### Records provided
[Start of section]

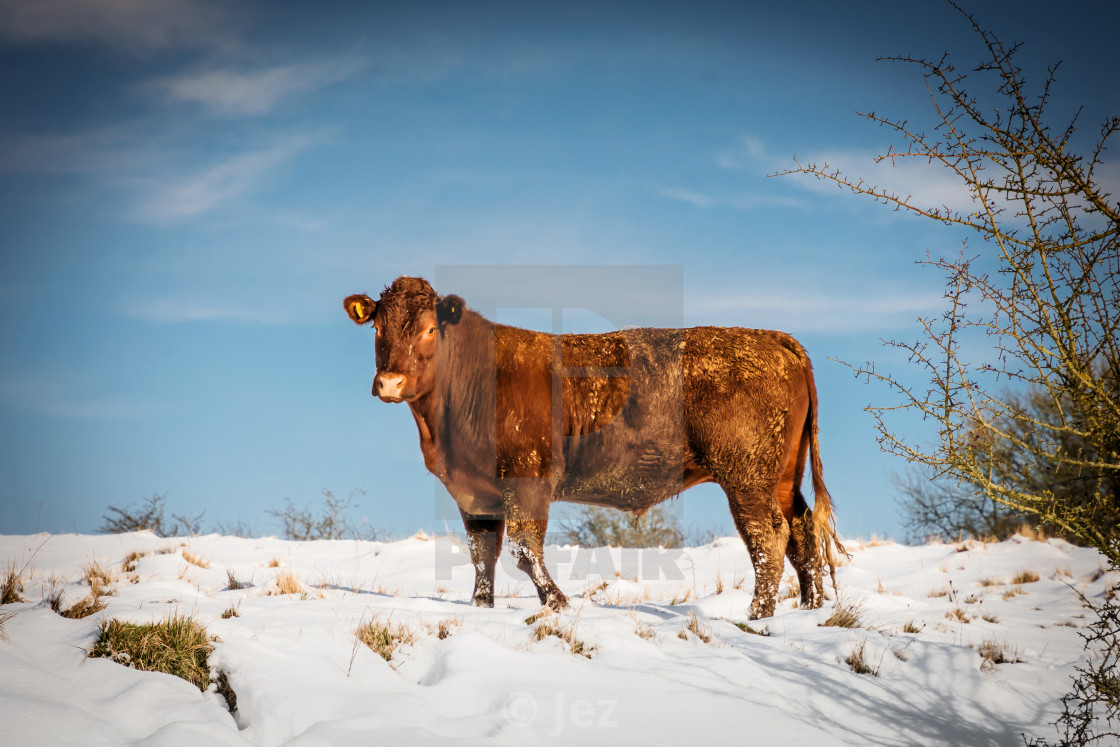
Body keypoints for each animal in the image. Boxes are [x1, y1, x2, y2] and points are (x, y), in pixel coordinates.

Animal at [344, 274, 842, 618]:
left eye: (430, 329)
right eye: (377, 328)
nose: (390, 382)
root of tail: (772, 338)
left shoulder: (528, 481)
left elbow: (523, 550)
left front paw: (559, 602)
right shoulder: (474, 494)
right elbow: (482, 555)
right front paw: (482, 607)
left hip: (746, 477)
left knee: (768, 538)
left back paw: (757, 616)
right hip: (783, 476)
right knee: (801, 532)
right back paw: (809, 609)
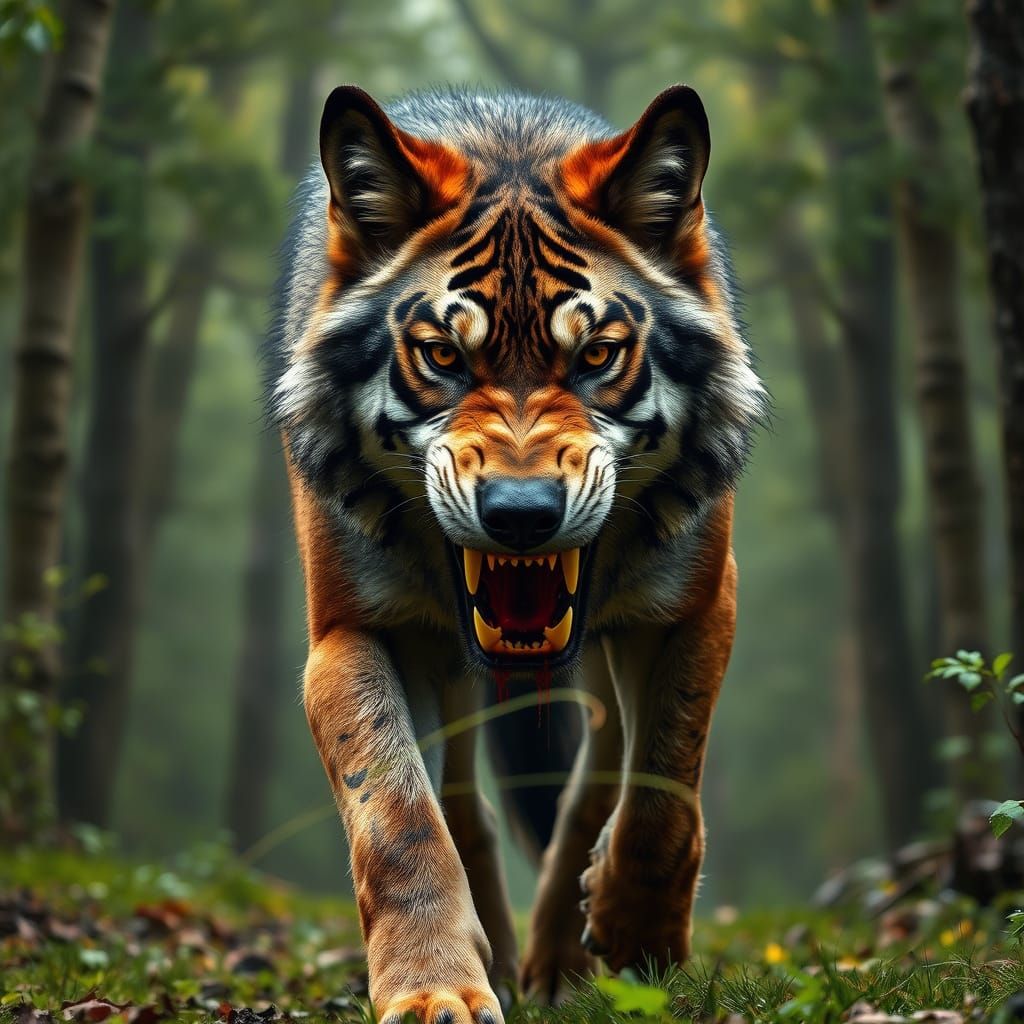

[End of section]

### What the task requires
The lines above that hold the word "left" should be found and copied out.

### Exercise answer
left eye: (430, 329)
left shoulder: (528, 481)
left elbow: (523, 550)
left front paw: (559, 602)
left hip: (746, 477)
left knee: (768, 538)
left back paw: (757, 616)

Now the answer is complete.